Ground-breaking starsAamir Khan is no stranger to heart-racing climaxes that culminate film competitions, having successfully pulled it off in films such as “Jo Jeetaa…” to “Lagaan”. But to see him execute, as actor and story-teller, a quietly exhilarating end to “Taare Zameen Par” in step with the story’s rhythm came as another step in his evolution as a man of the movies. As with the ending, there were several creative decisions by the debutant and the film’s main creative force, Amol Gupte, which could have easily gone awry. But to their enduring credit, most of these decisions came off with a flourish matched by Ishaan and Nikumbh on their respective canvases.
The result is a film of a rare kind. Take its music (Shankar-Ehsaan-Loy), which finds a harmony with the story-telling in a way few other films have achieved. From the sparkling harmonica riff to the guitars accompanying the evocative lyrics (Prasoon Joshi), it had the right amount of rebellion and longing. Its actors allowed themselves to be awkward and uncomfortable, painting middle-class mindsets through the unsure mother (Tisca Chopra, seen so often on TV before, and wonderful to see her do such a fine job here) and the all-too sure father (Vipin Sharma, who's slightly unidimensional at time), not to forget the rare cinematic sight of a clever AND sympathetic sibling (Sachet Engineer). The film scores in its refusal to take the easy route out in painting easy villains. Instead, it tries to replace them with a bunch of people in grey-scale: conditioned, overworked, and unquestioning of life, just like most of us.
It was good to see a mainstream Hindi film that took imagination seriously. Amol Gupte’s hands make magic, first on the blue walls of Ishaan’s room, and later in the various art-ifacts that dot the movie, ending with *that* Ishaan portrait. Not a pixel of the opening credits sequence or of the Spaceman Spiff sequence goes wasted – clearly the film is a greater blend of various artistic talents than we may realize. Consider the genius of the choreography in “Jame Raho”, and you’’ll know what I mean.
The film does flicker occasionally, threatening to fall prey to that great enemy of good intentions: the ‘preaching’, such as Nikumbh ticking off Mr. Awasthi who meekly caves in. Thankfully, like Ishaan, whenever the makers stumble across this line, they get right back up. Often, the rescue is led by fine cinematography (Setu) who, along with his director, captures the slow descent of a paintdrop, is wonderfully mobile in following Ishaan into puddles, and is confident enough to attempt a Vertigo-zoom to capture a moment of fear for Ishaan.
What I liked best about the film was how well it captured the sense of loneliness that comes from not being part of the mainstream. Anyone who’s felt “atypical” should recognize the sense of yo-yoing from arrogance, helplessness, denial, and frustration.
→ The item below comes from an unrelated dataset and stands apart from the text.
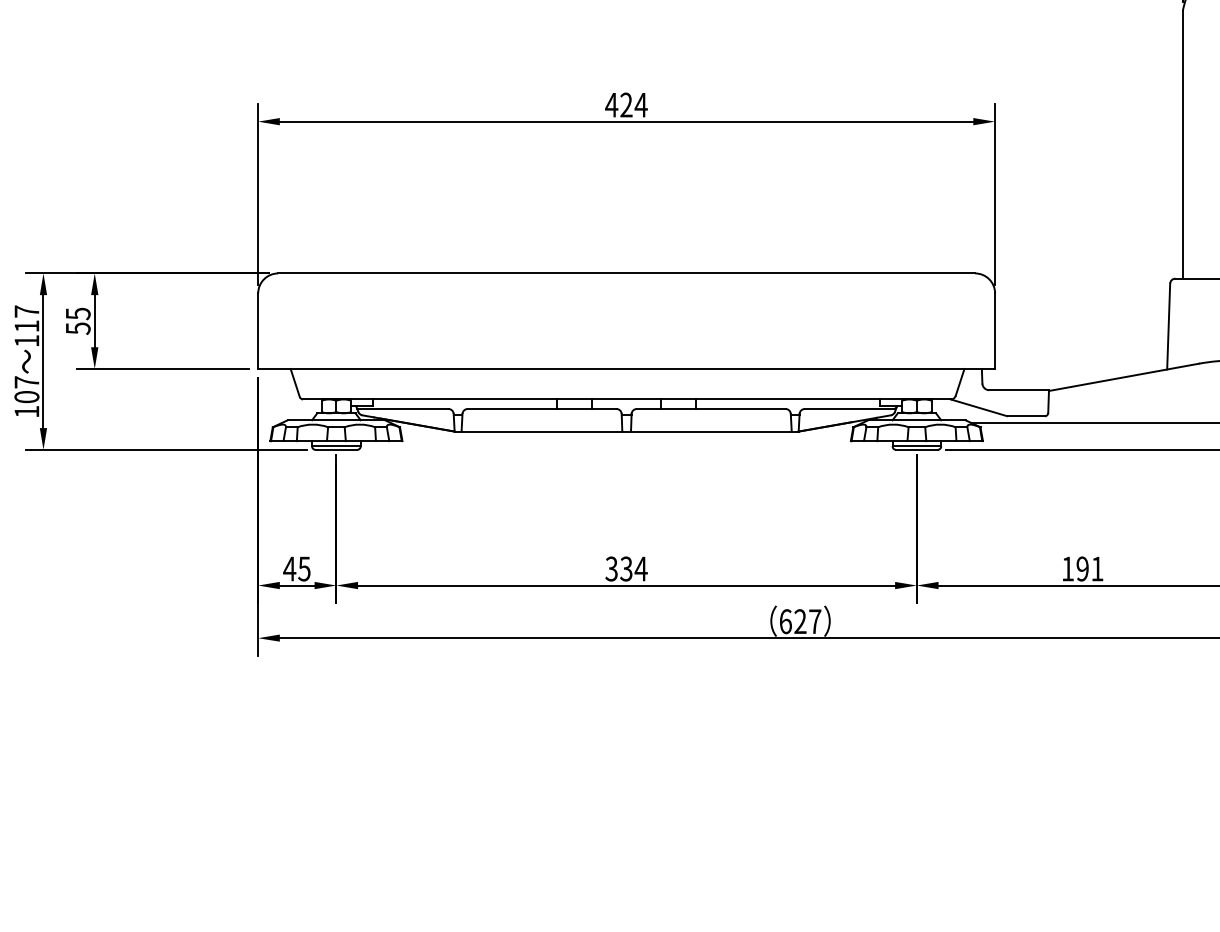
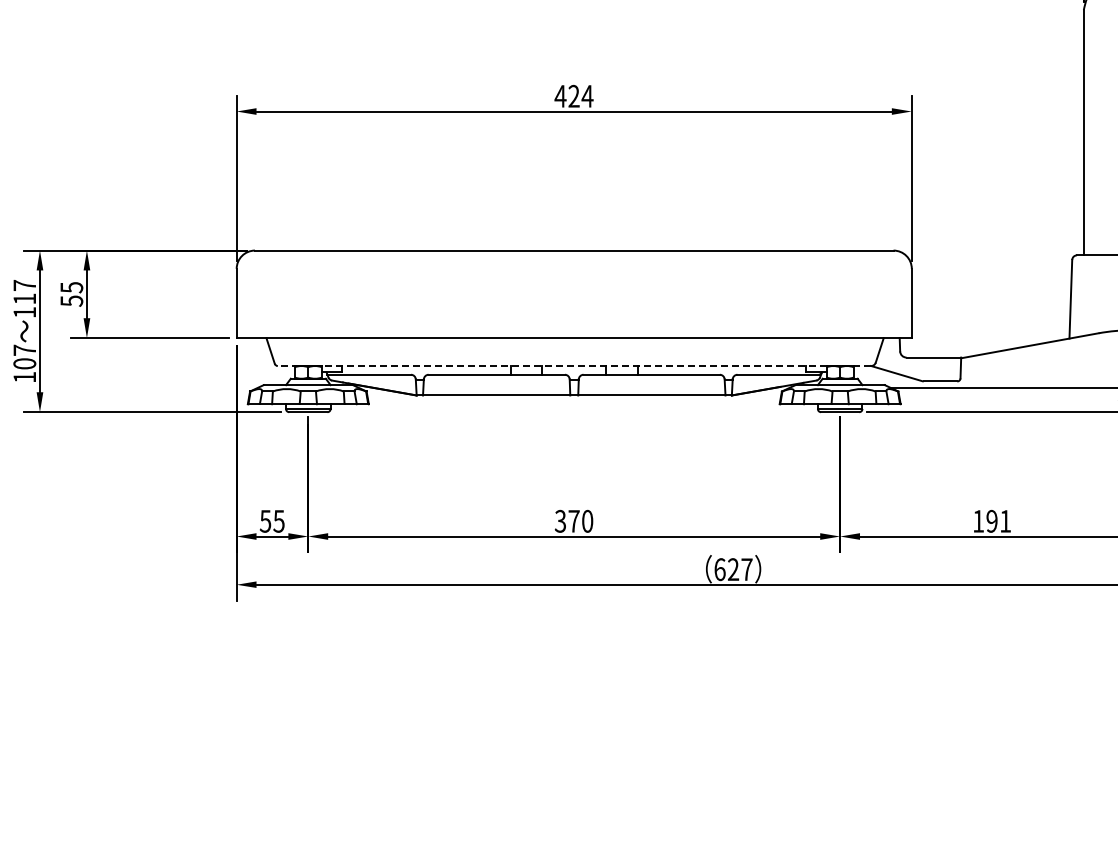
line: (626, 399) -> (574, 366), solid -> dashed
text: (633, 568) -> (580, 520), 334 -> 370
text: (289, 569) -> (265, 521), 45 -> 55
Such are the ideals of academic meritocracies that they can sometimes ruthlessly cull anything that doesn’t “fit”, which is why it was good to see the teachers at the Mela experience the feeling of being awful at a skill.
What will happen to the obviously talented Darsheel Safary when the buck teeth fall out and life catches up? We’ll wait and see. Just cherish the lad for what he is right now. As for Aamir Khan, full points for not stealing any thunders. My usual complaint about him playing the same kind of strong-willed, confident, sensitive, earth-moving personalities holds. Wonder if directorial success will give him the impetus to play more diverse types rather than just diverse occupations. But he remains a filmmaker (we can use that word now) to watch out for. But let’s not pass judgment on his skills just yet. I’d wait for a film which completely belongs to him without an Amol Gupte to do the groundwork.
Back at the end. Usually, I’m left alone reading the end-credits. But this time, I wasn’t. That, and the spontaneous applause tell a tale of their own.